§ **EXERCISE DIRECTIONS**
Please reproduce every line of the listing below, keeping each word, symbol, and line break as it stands.

*** RECORD SET ***

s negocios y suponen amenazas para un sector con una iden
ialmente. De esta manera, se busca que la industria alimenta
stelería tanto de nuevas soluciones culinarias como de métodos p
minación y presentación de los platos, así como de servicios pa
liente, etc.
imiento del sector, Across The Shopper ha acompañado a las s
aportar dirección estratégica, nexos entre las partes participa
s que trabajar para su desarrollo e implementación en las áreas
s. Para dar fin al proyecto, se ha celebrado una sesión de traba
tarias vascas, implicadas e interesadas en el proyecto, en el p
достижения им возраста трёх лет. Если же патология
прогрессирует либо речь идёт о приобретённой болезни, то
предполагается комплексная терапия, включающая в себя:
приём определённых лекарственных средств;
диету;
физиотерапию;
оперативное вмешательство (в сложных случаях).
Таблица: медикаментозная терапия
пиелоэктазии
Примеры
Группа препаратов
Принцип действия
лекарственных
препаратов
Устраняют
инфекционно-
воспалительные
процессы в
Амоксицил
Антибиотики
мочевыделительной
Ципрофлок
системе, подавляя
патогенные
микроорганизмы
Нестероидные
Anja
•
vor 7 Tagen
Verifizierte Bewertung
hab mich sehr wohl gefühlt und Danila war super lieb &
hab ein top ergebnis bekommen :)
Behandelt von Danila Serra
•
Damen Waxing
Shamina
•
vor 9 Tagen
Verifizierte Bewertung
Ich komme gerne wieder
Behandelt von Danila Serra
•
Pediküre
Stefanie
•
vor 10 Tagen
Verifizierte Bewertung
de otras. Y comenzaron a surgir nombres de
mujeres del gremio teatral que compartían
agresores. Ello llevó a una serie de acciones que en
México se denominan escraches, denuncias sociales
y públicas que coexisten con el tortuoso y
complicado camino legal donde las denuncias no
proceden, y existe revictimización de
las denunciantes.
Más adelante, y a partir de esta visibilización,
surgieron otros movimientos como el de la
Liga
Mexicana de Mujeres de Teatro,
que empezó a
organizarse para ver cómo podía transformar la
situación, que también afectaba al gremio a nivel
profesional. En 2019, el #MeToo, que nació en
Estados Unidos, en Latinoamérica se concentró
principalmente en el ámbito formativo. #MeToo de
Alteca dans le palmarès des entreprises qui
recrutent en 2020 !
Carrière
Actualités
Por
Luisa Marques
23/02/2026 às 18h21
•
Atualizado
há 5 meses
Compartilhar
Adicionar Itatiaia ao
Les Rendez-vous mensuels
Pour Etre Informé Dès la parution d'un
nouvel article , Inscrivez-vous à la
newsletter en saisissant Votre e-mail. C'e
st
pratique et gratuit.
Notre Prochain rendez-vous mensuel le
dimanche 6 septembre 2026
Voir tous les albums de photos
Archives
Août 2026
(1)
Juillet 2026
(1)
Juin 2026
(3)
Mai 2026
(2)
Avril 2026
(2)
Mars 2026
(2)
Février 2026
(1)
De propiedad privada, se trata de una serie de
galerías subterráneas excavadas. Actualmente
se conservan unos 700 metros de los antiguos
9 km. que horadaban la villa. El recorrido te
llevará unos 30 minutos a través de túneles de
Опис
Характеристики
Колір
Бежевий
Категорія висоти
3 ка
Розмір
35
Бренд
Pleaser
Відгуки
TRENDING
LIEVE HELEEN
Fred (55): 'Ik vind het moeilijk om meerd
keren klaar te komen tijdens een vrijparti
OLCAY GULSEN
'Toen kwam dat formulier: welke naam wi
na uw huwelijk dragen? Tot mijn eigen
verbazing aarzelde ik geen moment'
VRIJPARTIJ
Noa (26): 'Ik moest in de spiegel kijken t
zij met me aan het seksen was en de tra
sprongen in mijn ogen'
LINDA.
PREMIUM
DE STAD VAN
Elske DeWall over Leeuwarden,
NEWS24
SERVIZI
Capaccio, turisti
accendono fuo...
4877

*** End of RECORD SET ***

§ **RESPONSE TO THIS EXERCISE**
s negocios y suponen amenazas para un sector con una iden
ialmente. De esta manera, se busca que la industria alimenta
stelería tanto de nuevas soluciones culinarias como de métodos p
minación y presentación de los platos, así como de servicios pa
liente, etc.
imiento del sector, Across The Shopper ha acompañado a las s
aportar dirección estratégica, nexos entre las partes participa
s que trabajar para su desarrollo e implementación en las áreas
s. Para dar fin al proyecto, se ha celebrado una sesión de traba
tarias vascas, implicadas e interesadas en el proyecto, en el p
достижения им возраста трёх лет. Если же патология
прогрессирует либо речь идёт о приобретённой болезни, то
предполагается комплексная терапия, включающая в себя:
приём определённых лекарственных средств;
диету;
физиотерапию;
оперативное вмешательство (в сложных случаях).
Таблица: медикаментозная терапия
пиелоэктазии
Примеры
Группа препаратов
Принцип действия
лекарственных
препаратов
Устраняют
инфекционно-
воспалительные
процессы в
Амоксицил
Антибиотики
мочевыделительной
Ципрофлок
системе, подавляя
патогенные
микроорганизмы
Нестероидные
Anja
•
vor 7 Tagen
Verifizierte Bewertung
hab mich sehr wohl gefühlt und Danila war super lieb &
hab ein top ergebnis bekommen :)
Behandelt von Danila Serra
•
Damen Waxing
Shamina
•
vor 9 Tagen
Verifizierte Bewertung
Ich komme gerne wieder
Behandelt von Danila Serra
•
Pediküre
Stefanie
•
vor 10 Tagen
Verifizierte Bewertung
de otras. Y comenzaron a surgir nombres de
mujeres del gremio teatral que compartían
agresores. Ello llevó a una serie de acciones que en
México se denominan escraches, denuncias sociales
y públicas que coexisten con el tortuoso y
complicado camino legal donde las denuncias no
proceden, y existe revictimización de
las denunciantes.
Más adelante, y a partir de esta visibilización,
surgieron otros movimientos como el de la
Liga
Mexicana de Mujeres de Teatro,
que empezó a
organizarse para ver cómo podía transformar la
situación, que también afectaba al gremio a nivel
profesional. En 2019, el #MeToo, que nació en
Estados Unidos, en Latinoamérica se concentró
principalmente en el ámbito formativo. #MeToo de
Alteca dans le palmarès des entreprises qui
recrutent en 2020 !
Carrière
Actualités
Por
Luisa Marques
23/02/2026 às 18h21
•
Atualizado
há 5 meses
Compartilhar
Adicionar Itatiaia ao
Les Rendez-vous mensuels
Pour Etre Informé Dès la parution d'un
nouvel article , Inscrivez-vous à la
newsletter en saisissant Votre e-mail. C'e
st
pratique et gratuit.
Notre Prochain rendez-vous mensuel le
dimanche 6 septembre 2026
Voir tous les albums de photos
Archives
Août 2026
(1)
Juillet 2026
(1)
Juin 2026
(3)
Mai 2026
(2)
Avril 2026
(2)
Mars 2026
(2)
Février 2026
(1)
De propiedad privada, se trata de una serie de
galerías subterráneas excavadas. Actualmente
se conservan unos 700 metros de los antiguos
9 km. que horadaban la villa. El recorrido te
llevará unos 30 minutos a través de túneles de
Опис
Характеристики
Колір
Бежевий
Категорія висоти
3 ка
Розмір
35
Бренд
Pleaser
Відгуки
TRENDING
LIEVE HELEEN
Fred (55): 'Ik vind het moeilijk om meerd
keren klaar te komen tijdens een vrijparti
OLCAY GULSEN
'Toen kwam dat formulier: welke naam wi
na uw huwelijk dragen? Tot mijn eigen
verbazing aarzelde ik geen moment'
VRIJPARTIJ
Noa (26): 'Ik moest in de spiegel kijken t
zij met me aan het seksen was en de tra
sprongen in mijn ogen'
LINDA.
PREMIUM
DE STAD VAN
Elske DeWall over Leeuwarden,
NEWS24
SERVIZI
Capaccio, turisti
accendono fuo...
4877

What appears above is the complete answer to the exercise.